Mayor of Waco, Texas
- In office May 17, 2005 – May 18, 2010
- Preceded by: Robin G. McDurham
- Succeeded by: Jim Bush

Personal details
- Spouse(s): Leslie Carr DuPuy, Jr.
- Profession: President and CEO of DuPuy Oxygen

= Virginia DuPuy =

American mayor

Virginia DuPuy is an American politician and public servant who served as the mayor of Waco, Texas from 2005 to 2010.

==Biography==
DuPuy received her Bachelor of Arts in drama in 1956 from Baylor University and her Master of Arts degree in 1961 also from Baylor University. After graduation, she worked as elementary school art teacher and organized various theatre productions in the area until 1984 where she took over her husband's oxygen and supply company, DuPuy Oxygen.

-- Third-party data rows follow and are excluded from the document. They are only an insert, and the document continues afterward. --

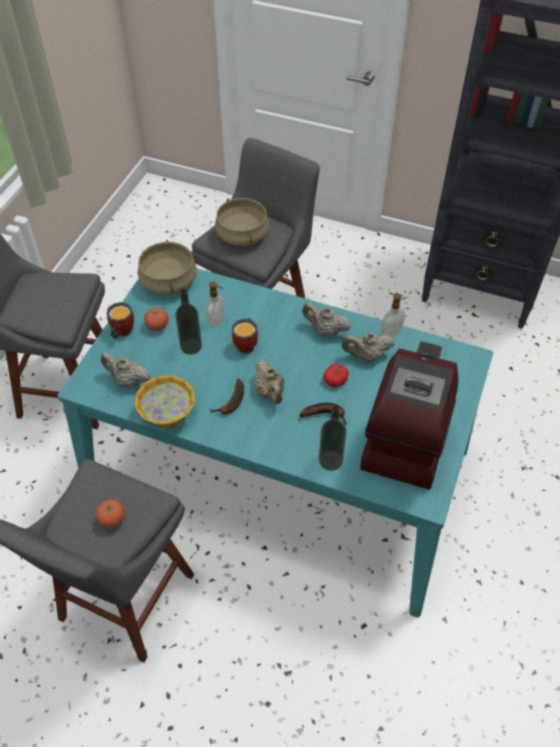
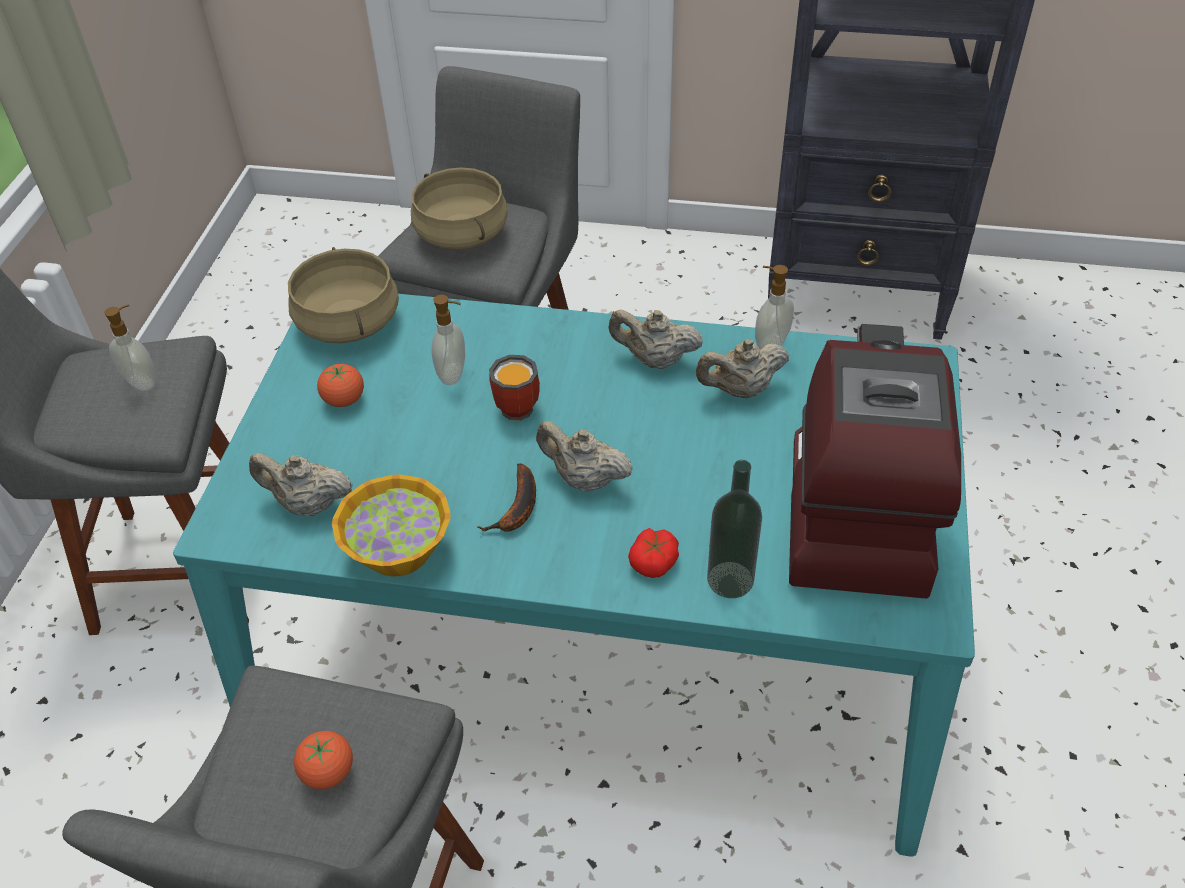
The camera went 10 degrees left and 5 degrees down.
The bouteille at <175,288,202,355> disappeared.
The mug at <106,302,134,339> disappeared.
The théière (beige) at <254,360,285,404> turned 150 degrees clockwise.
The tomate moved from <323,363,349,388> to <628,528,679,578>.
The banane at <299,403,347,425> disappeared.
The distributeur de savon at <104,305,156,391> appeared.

DuPuy served as chairwoman of the Waco Chamber of Commerce and headed the Water Quality Taskforce before where she presided over the development of a plan to reuse waste water from the cities of Waco, Bellmead, Hewitt, Lacy-Lakeview, Woodway, and Robinson as well as the environmental protection of the North Bosque River watershed and the raising of Lake Waco to ensure adequate water supply for the next 60 years.

She first ran for the city council in 2004 after Randy Riggs vacated his seat to run for mayor.

Dupuy was reelected mayor in a landslide election in May 2008 in which she received over six times as many votes as the challenger. After re-election, DuPuy expressed her plans for the upcoming years as mayor to the Waco Tribune-Herald:

“I’m looking forward to another two years and being a part of what’s going on in Waco. I plan on seeing continued development in downtown Waco and along the Brazos River Corridor. I’m looking forward to the overall development plans from the dam back up to the mammoth site. We hope to get started on that this year.”

She said she sees opportunities for the city to work with local colleges and hospitals to help develop a biotechnology industry in Waco.

==Personal life==
In 1959, she married Leslie Carr DuPuy, Jr.; they have two sons. She attends Central Presbyterian Church.